A federal judge on Oct. 14 struck down a law in Tennessee that required women seeking abortions in the state to undergo a 48-hour waiting period, calling it "gratuitously demeaning."

The law, which went into effect in 2015, required women to receive in-person counseling from abortion providers and wait at least two days before having an abortion.

The legislation said the waiting period was “to ensure that a consent for an abortion is truly informed consent." It said that "no abortion may be performed or induced upon a pregnant woman unless she has first been informed orally and in person by the attending physician who is to perform the abortion, or by the referring physician, of the following facts and has signed a consent form acknowledging that she has been informed."

The law was challenged by several organizations, including the Center for Reproductive Rights and the Planned Parenthood Federation of America (PPFA).

U.S. District Court Judge Bernard Friedman wrote in his decision that the law “imposes numerous burdens that, taken together, place women’s physical and psychological health and well-being at risk.”

“The burdens especially affect low-income women, who comprise the vast majority of those seeking an abortion,” Friedman said.

“Defendants’ suggestion that women are overly emotional and must be required to cool off or calm down before having a medical procedure they have decided they want to have, and that they are constitutionally entitled to have, is highly insulting and paternalistic—and all the more so given that no such waiting periods apply to men.

“It is apparent that this waiting period unduly burdens women’s right to an abortion and is an affront to their ‘dignity and autonomy,’ ‘personhood’ and ‘destiny,’ and ‘conception of ... [their] place in society.’”

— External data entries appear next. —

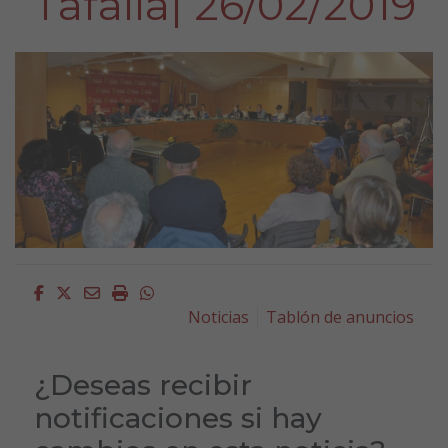
Tafalla| 26/02/2019
Facebook
Twitter
Email
Imprimir
Whatsapp
Noticias
Tablón de anuncios
¿Deseas recibir
notificaciones si hay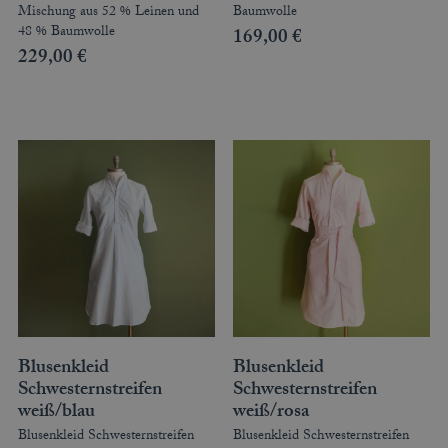
Mischung aus 52 % Leinen und
Baumwolle
48 % Baumwolle
169,00
€
229,00
€
Blusenkleid
Blusenkleid
Schwesternstreifen
Schwesternstreifen
weiß/blau
weiß/rosa
Blusenkleid Schwesternstreifen
Blusenkleid Schwesternstreifen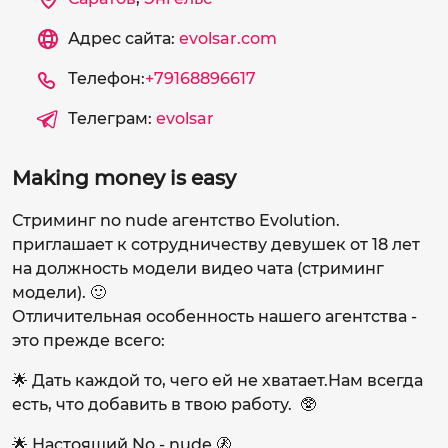
Адрес сайта:
evolsar.com
Телефон:
+79168896617
Телеграм:
evolsar
Making money is easy
Стриминг no nude агентство Evolution.
приглашает к сотрудничеству девушек от 18 лет
на должность модели видео чата (стриминг
модели). 🙂
Отличительная особенность нашего агентства -
это прежде всего:
🌟 Дать каждой то, чего ей не хватает.Нам всегда
есть, что добавить в твою работу. 🥸
🌟 Настоящий No - nude.🚷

Samantha Fisher, a spokeswoman for Tennessee’s attorney general, said the office was disappointed by the ruling.

“We are disappointed in the ruling that comes a full year after the trial and 5 years after the law was passed by our elected representatives,” she said in a statement to news outlets on Oct. 14. “We are evaluating next steps, including appealing the order.”

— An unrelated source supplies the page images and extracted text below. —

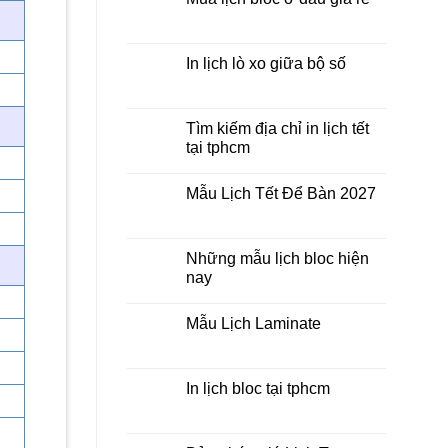
giá
ở
rẻ
In
Không
Lịch
có
Để
bình
Bàn
luận
In lịch lò xo giữa bộ số
2027
ở
Mua
Không
lịch
có
bloc
bình
ở
luận
Tìm kiếm địa chỉ in lịch tết
đâu
ở
tại tphcm
giá
In
rẻ
lịch
Không
lò
có
xo
Mẫu Lịch Tết Để Bàn 2027
bình
giữa
luận
bộ
Không
ở
số
có
Tìm
bình
kiếm
luận
Những mẫu lịch bloc hiện
địa
ở
chỉ
nay
Mẫu
in
Lịch
lịch
Không
Tết
tết
có
Để
Mẫu Lịch Laminate
tại
bình
Bàn
tphcm
luận
2027
Không
ở
có
Những
bình
mẫu
luận
In lịch bloc tại tphcm
lịch
ở
bloc
Mẫu
Không
hiện
Lịch
có
nay
Laminate
bình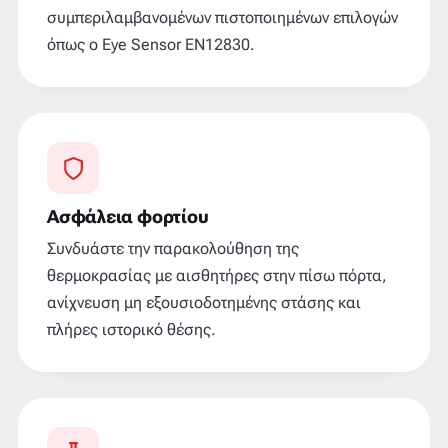
συμπεριλαμβανομένων πιστοποιημένων επιλογών
όπως ο Eye Sensor EN12830.
Ασφάλεια φορτίου
Συνδυάστε την παρακολούθηση της
θερμοκρασίας με αισθητήρες στην πίσω πόρτα,
ανίχνευση μη εξουσιοδοτημένης στάσης και
πλήρες ιστορικό θέσης.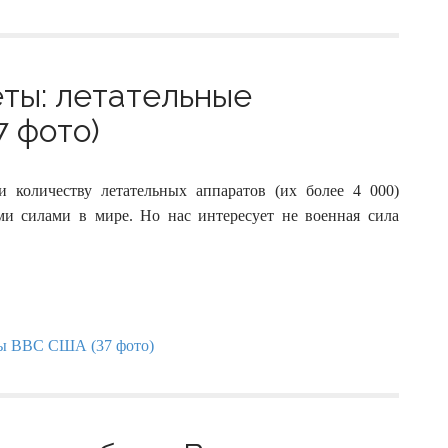
ты: летательные
 фото)
количеству летательных аппаратов (их более 4 000)
и силами в мире. Но нас интересует не военная сила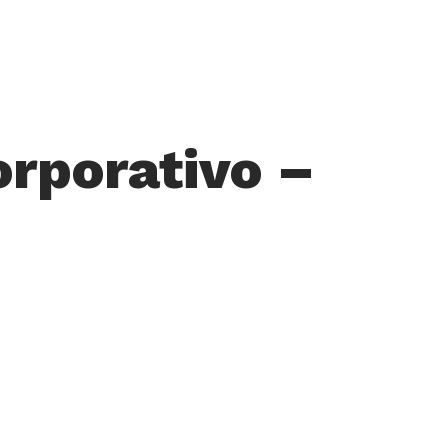
orporativo –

Brian Harris, president of Tennessee Right to Life, said the judge's decision is a "slap at Tennessee’s abortion-vulnerable women" and "an affront to Tennessee’s voters who passed a 2014 constitutional amendment in which allowing a short waiting period was a key factor."

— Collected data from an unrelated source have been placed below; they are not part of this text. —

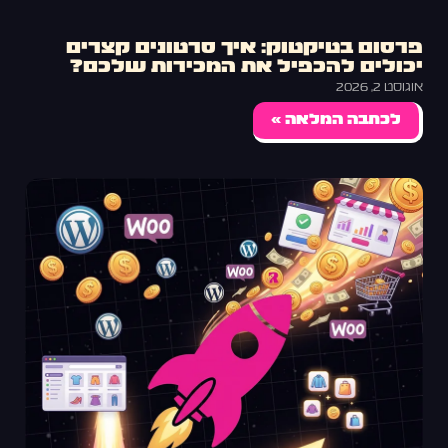
פרסום בטיקטוק: איך סרטונים קצרים
יכולים להכפיל את המכירות שלכם?
אוגוסט 2, 2026
לכתבה המלאה »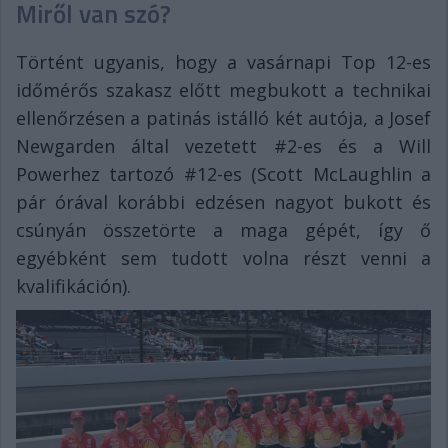
Miről van szó?
Történt ugyanis, hogy a vasárnapi Top 12-es
időmérős szakasz előtt megbukott a technikai
ellenőrzésen a patinás istálló két autója, a Josef
Newgarden által vezetett #2-es és a Will
Powerhez tartozó #12-es (Scott McLaughlin a
pár órával korábbi edzésen nagyot bukott és
csúnyán összetörte a maga gépét, így ő
egyébként sem tudott volna részt venni a
kvalifikáción).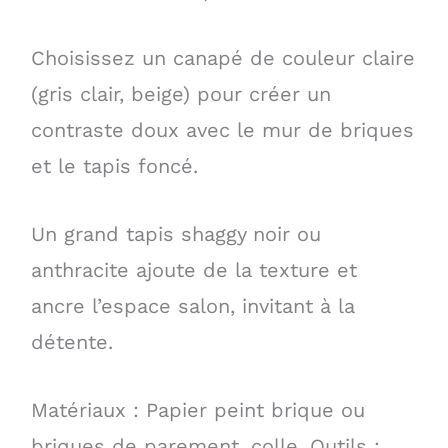
Choisissez un canapé de couleur claire
(gris clair, beige) pour créer un
contraste doux avec le mur de briques
et le tapis foncé.
Un grand tapis shaggy noir ou
anthracite ajoute de la texture et
ancre l’espace salon, invitant à la
détente.
Matériaux : Papier peint brique ou
briques de parement, colle. Outils :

"Our organization remains committed to seeing a similar statute drafted and enforced during the next legislative session," he said in a statement.

Will Brewer, legal counsel and legislative liaison for Tennessee Right to Life, said in a statement: "This waiting period law was drafted in consultation with nationally renowned legal scholars in order to mirror similar laws across the country. We have no doubt that the Sixth Circuit will swiftly overturn Judge Friedman’s ruling."

The pro-life group noted that during court hearings in 2019, Dr. Priscilla Coleman, Bowling Green State University professor of human development and family studies, testified that 25 to 40 percent of women seeking an abortion arrive at the facility undecided. Coleman said that her research found that information and time benefit women.

According to the Guttmacher Institute, roughly half of U.S. states require women seeking an abortion to undergo a waiting period before proceeding.

The Center for Reproductive Rights said on Oct. 14 that it is also challenging similar laws in Arizona, Florida, Louisiana, Mississippi, and Oklahoma.

Mimi Nguyen Ly and Reuters contributed to this report.